Letter to Editor
re: Winter weather generates Scottish wind-power boost – http://goo.gl/xQE4TI
I write to you in a personal capacity as a retired statistician who is utterly fed up with the way statistics are used in debates about energy in Scotland to misinform and mislead.
WWF has started a new policy of putting out a monthly press release about how many households are having electricity supplied by wind. But, despite being told of their error, they continue to put out statistics based on an incorrect definition of a household.
Households can have two meters for a variety of reasons, most commonly for off-peak storage heaters. WWF’s figures, which the article quotes, are derived from a theoretical model which assumes average annual UK household electricity consumption to be 3,790 kWh. Official statistics for 2013 show a Great Britain household average of 4,065 kWh and a Scotland average of 4,435 kWh.

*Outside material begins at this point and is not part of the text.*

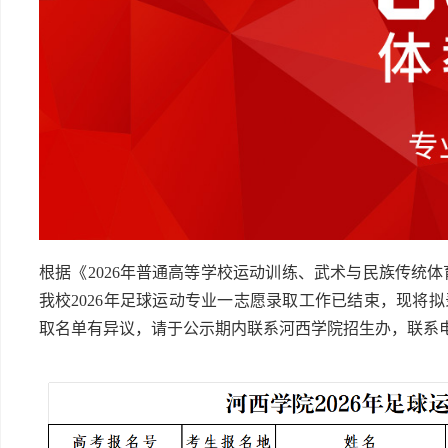
根据《2026年普通高等学校运动训练、武术与民族传统体
我校2026年足球运动专业一志愿录取工作已结束，现将拟录
取名单有异议，请于公示期内联系河西学院招生办，联系电话：0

The model overstates the number of households supplied by 17%.
But it gets worse.
The model assumes equal electricity consumption in each month. In December, domestic consumption is over 20% higher than a notional average month.
The combined effect of these errors is to overstate the number of households theoretically supplied by wind-generated electricity in December by nearly 40%. The model assumes the average household uses around 320 kWh in December but the reality is over 440 kWh.
If WWF intends to make a serious contribution to the discussion of energy policy in Scotland, it could start by not providing misleading statistics. By presenting figures for households, which account for less than half of electricity consumption, and by understating per household consumption it presents a rosier picture that fits with its world view but isn’t real.